→ Description of the task:
Each record must be written out again exactly. Skip any picture it contains.

→ Records shown:
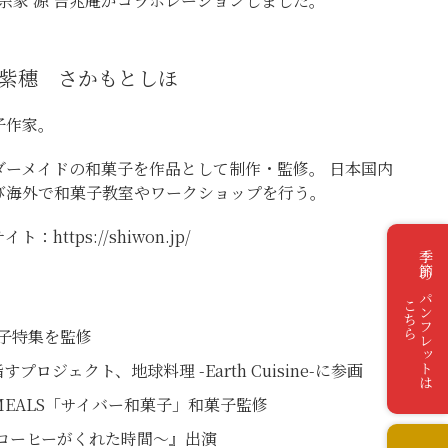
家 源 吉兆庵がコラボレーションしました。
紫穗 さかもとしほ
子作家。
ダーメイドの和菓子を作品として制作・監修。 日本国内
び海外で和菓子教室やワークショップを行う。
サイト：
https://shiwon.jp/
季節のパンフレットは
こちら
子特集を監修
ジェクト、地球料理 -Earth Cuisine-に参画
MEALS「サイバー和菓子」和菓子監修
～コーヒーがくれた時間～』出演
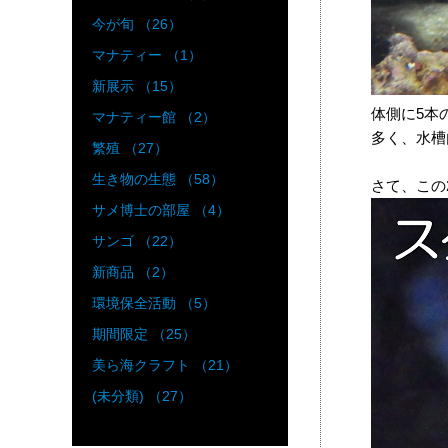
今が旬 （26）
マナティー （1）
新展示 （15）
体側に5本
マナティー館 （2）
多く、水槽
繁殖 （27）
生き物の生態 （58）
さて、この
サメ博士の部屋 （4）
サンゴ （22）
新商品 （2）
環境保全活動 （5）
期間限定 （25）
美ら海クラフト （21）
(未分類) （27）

→ Exercise output:
家 源 吉兆庵がコラボレーションしました。
紫穗 さかもとしほ
子作家。
ダーメイドの和菓子を作品として制作・監修。 日本国内
び海外で和菓子教室やワークショップを行う。
サイト：
https://shiwon.jp/
季節のパンフレットは
こちら
子特集を監修
ジェクト、地球料理 -Earth Cuisine-に参画
MEALS「サイバー和菓子」和菓子監修
～コーヒーがくれた時間～』出演
今が旬 （26）
マナティー （1）
新展示 （15）
体側に5本
マナティー館 （2）
多く、水槽
繁殖 （27）
生き物の生態 （58）
さて、この
サメ博士の部屋 （4）
サンゴ （22）
新商品 （2）
環境保全活動 （5）
期間限定 （25）
美ら海クラフト （21）
(未分類) （27）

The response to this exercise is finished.